There are many other examples where federal circuit courts disagree.

In 2018, the 7th Circuit Court of Appeals, which serves Illinois, Indiana and Wisconsin, ruled that an Indiana state law that banned abortions based on genetic anomalies was not constitutional. The Supreme Court decided not to take Indiana’s appeal of that ruling.
But in 2021, the 6th Circuit Court of Appeals upheld an Ohio law banning abortions based on one kind of genetic anomaly, Down syndrome. That created a circuit-court split of a sort usually resolved by the Supreme Court.

However, the Dobbs decision, which resolved a different abortion case, essentially dissolved the conflict by holding that the U.S. Constitution does not prevent states from banning abortions for any reason: They simply must show a “rational basis” that “would serve legitimate state interests.”

One other thing that confuses many people is how district courts can issue orders that go beyond the borders of their districts, and even their circuits, sometimes applying nationally. There is some scholarly dispute about this. Nevertheless, many judges have issued nationwide rulings on a wide range of issues, including migrant protection protocols, loan foregiveness and mask-wearing mandates.

The case of mifepristone

With this latest example of courts butting heads, Federal District Judge Matthew Kacsmaryk in Texas ruled first, on April 7. His decision took the form of a preliminary injunction, which is essentially a temporary ruling, until the court has a chance to go through a full trial. Kacsmaryk concluded that the FDA had exceeded its authority in approving mifepristone in 2000 and in loosening the prescribing restrictions over the years. As a result, he ruled that the drug’s approval should be revoked entirely.

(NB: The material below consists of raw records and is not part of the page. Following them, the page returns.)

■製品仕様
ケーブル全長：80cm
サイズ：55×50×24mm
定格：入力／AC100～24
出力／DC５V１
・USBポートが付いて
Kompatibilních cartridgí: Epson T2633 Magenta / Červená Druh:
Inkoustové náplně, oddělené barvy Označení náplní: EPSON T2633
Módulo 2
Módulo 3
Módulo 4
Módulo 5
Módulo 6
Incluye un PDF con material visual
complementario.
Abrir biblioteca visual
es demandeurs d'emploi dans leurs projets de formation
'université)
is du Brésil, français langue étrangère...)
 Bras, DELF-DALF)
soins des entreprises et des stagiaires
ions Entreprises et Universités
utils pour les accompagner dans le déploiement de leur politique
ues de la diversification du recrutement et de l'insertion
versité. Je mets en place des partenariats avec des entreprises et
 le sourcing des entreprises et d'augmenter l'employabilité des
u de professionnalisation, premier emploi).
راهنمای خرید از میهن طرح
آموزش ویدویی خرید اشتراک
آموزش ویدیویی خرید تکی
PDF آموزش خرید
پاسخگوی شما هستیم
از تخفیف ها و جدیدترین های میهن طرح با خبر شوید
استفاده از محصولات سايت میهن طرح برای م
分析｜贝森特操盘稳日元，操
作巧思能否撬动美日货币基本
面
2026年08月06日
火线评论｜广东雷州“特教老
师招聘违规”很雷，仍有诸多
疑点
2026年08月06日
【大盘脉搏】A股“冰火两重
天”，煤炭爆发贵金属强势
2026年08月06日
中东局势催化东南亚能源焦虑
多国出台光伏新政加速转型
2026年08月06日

Within an hour of Kacsmaryk’s ruling, Federal District Judge Thomas Rice in Washington state issued a contradictory ruling, which was also a preliminary injunction, declaring that the FDA’s approval of the drug and its uses should not be revoked.

While Kacsmarkyk’s ruling applied nationwide, Rice’s ruling applied only to the 17 states and the District of Columbia that were the plaintiffs in the suit he was handling. He noted that he had authority to make his ruling nationwide, but he also had discretion to limit the reach of the ruling to the parties that brought suit.

Where the issues stand

The Supreme Court’s ruling means mifepristone will remain as widely available as it was before. Fifteen states already restrict access to medication abortions.

“As a result of the Supreme Court’s stay, mifepristone remains available and approved for safe and effective use while we continue this fight in the courts,” President Joe Biden said in a White House statement.

But that decision is only in effect while the case is being decided by the 5th Circuit. Undoubtedly, that decision will be appealed to the Supreme Court again.

So far, no one has appealed the Washington district court opinion, although a potential future Supreme Court ruling after the 5th Circuit decision would also affect that case’s outcome. And the situation gets even more complicated, with a third lawsuit filed in a federal court in Maryland on April 19. That case was brought by GenBioPro, the manufacturer of a generic version of mifepristone, which the FDA approved in 2019. GenBioPro is seeking to preserve the approval of its drug, despite all the conflicting and confusing court rulings.

Although the Supreme Court majority said that it had hoped that the Dobbs opinion would end federal battles over abortion rights, there is more confusion and conflict than ever, in every corner of the country. And the confusion may continue for a while.